**Extract provided**
4. Mobile device forensic methods
Mobile forensics covers the extraction and analysis of data from smartphones and tablets, where encryption, biometric locks, and remote wipe capabilities create unique acquisition challenges. MSAB's 2026 guide defines four primary extraction types, each with distinct capabilities and limitations:
- Logical extraction: Retrieves data the operating system exposes via standard interfaces. Fast and non-invasive, but limited to accessible files and excludes deleted data.
- File system extraction: Accesses the full file system structure, including application data and some deleted records. Requires device unlock or exploit-based access.
- Physical extraction (chip-off or JTAG): Produces a bit-for-bit image of the device storage. The most complete method, but modern encryption on iOS and Android devices frequently renders the image unreadable without the decryption key.
- RAM and volatile memory capture: Extracts active memory from the device, capturing encryption keys, open application sessions, and runtime credentials before they are lost.
The integration of volatile memory capture into mobile investigations is a relatively recent development and one that significantly changes what is recoverable. Capturing RAM before physical extraction can yield the keys needed to decrypt the physical image, making the sequence of methods as important as the methods themselves.
Device isolation is the first physical action in any mobile investigation. Faraday bags block all radio signals, preventing remote wipe commands from reaching the device. Tools such as XRY and XAMN support multi-level extraction and scripted analysis of data from obscure third-party applications, including encrypted messaging platforms.
Pro Tip: Place the device in a Faraday bag before any other action, including powering it off. Powering off a device without first isolating it can trigger remote wipe on some configurations, and it destroys volatile memory.
5. Comparison of forensic methods by evidence surface
Selecting the right forensic method requires mapping the investigation's evidence surfaces to the appropriate acquisition technique. No single method covers all surfaces, and blended approaches that pair volatile memory capture with disk imaging and network analysis consistently produce more complete findings than single-method investigations.

**Information given**

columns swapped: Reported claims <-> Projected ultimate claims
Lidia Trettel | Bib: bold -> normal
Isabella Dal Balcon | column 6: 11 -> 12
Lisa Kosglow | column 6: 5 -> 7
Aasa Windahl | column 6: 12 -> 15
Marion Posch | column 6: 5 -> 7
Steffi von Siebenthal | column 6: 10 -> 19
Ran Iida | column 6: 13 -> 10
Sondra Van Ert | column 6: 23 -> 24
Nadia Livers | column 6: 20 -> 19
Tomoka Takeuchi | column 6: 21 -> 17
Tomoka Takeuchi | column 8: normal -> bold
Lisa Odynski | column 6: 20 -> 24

**Written instruction**
Continue the forensic methods text from the point where it stops. The records were drawn from a separate source.

**In response**
| Evidence surface | Primary method | Key tools | Primary limitation |
|---|---|---|---|
| RAM (volatile memory) | Live memory acquisition | FTK Imager, WinPmem, LiME | Lost on shutdown or reboot |
| Persistent disk storage | Forensic disk imaging | EnCase, FTK Imager, dd | Encrypted drives require live acquisition |
| Network traffic | Packet capture and log analysis | Wireshark, tcpdump, Snort | Transient; must be captured in real time |
| Mobile devices | Logical, file system, or physical extraction | XRY, XAMN | Encryption may block physical extraction |
| Cloud environments | API-based log and artefact collection | Vendor-native tools, SIEM | Jurisdiction and retention limits apply |
The decision of which method to prioritise depends on the investigation phase and the nature of the incident. During an active attack, volatile memory and network capture take precedence because both evidence types are being destroyed in real time. Post-incident, disk imaging and logical mobile extraction become the primary methods. For guidance on scoping these decisions under time pressure, incident scope determination frameworks provide a structured starting point.
Cloud environments introduce a separate category of challenges in digital forensics. Traditional imaging methods do not apply to virtualised infrastructure, and evidence collection depends entirely on vendor-provided APIs and log retention policies. This is a growing gap in many organisations' forensic readiness.
Key takeaways
Effective digital forensic investigation requires pairing each evidence surface with the correct acquisition method, executed in the right sequence, before volatile data is lost.
| Point | Details |
|---|---|
| Volatile data first | Capture RAM before disk imaging; lost memory cannot be recovered after shutdown. |
| Write blockers are mandatory | Any disk acquisition without a write blocker is inadmissible and forensically unsound. |
| Mobile isolation precedes extraction | Faraday bag isolation must occur before powering off or connecting any mobile device. |
| Method selection drives admissibility | ISO/IEC 27037 compliance through hashing, documentation, and controlled acquisition determines court defensibility. |
| Blended approaches outperform single methods | Combining memory, disk, network, and mobile acquisition produces the most complete breach picture. |
Makkari's view on method selection in live investigations
The most common mistake we see in post-incident reviews is not a tool failure. It is a sequencing failure. Teams arrive at a compromised system and immediately begin disk imaging because it feels methodical and familiar. Meanwhile, the RAM is running, the attacker's injected code is sitting in memory, and the encryption keys for the very disk they are imaging are evaporating. By the time the image is complete, the most valuable evidence is gone.
The ISO/IEC 27037 principles of auditability and justifiability are not bureaucratic requirements. They are the difference between findings that hold up in court and findings that get challenged on chain-of-custody grounds. Every acquisition decision needs to be documented in real time, not reconstructed afterwards.
We have also seen teams invest heavily in tools without investing equally in acquisition planning. A practitioner with a clear evidence acquisition matrix, mapping each data surface to its method and its loss risk, will consistently outperform a team with expensive software and no structured approach. The matrix does not need to be complex. It needs to exist before the incident, not during it.
The role of DFIR during an active attack demands decisions made in seconds, not minutes. The only way to make those decisions correctly under pressure is to have already made them in a tabletop exercise.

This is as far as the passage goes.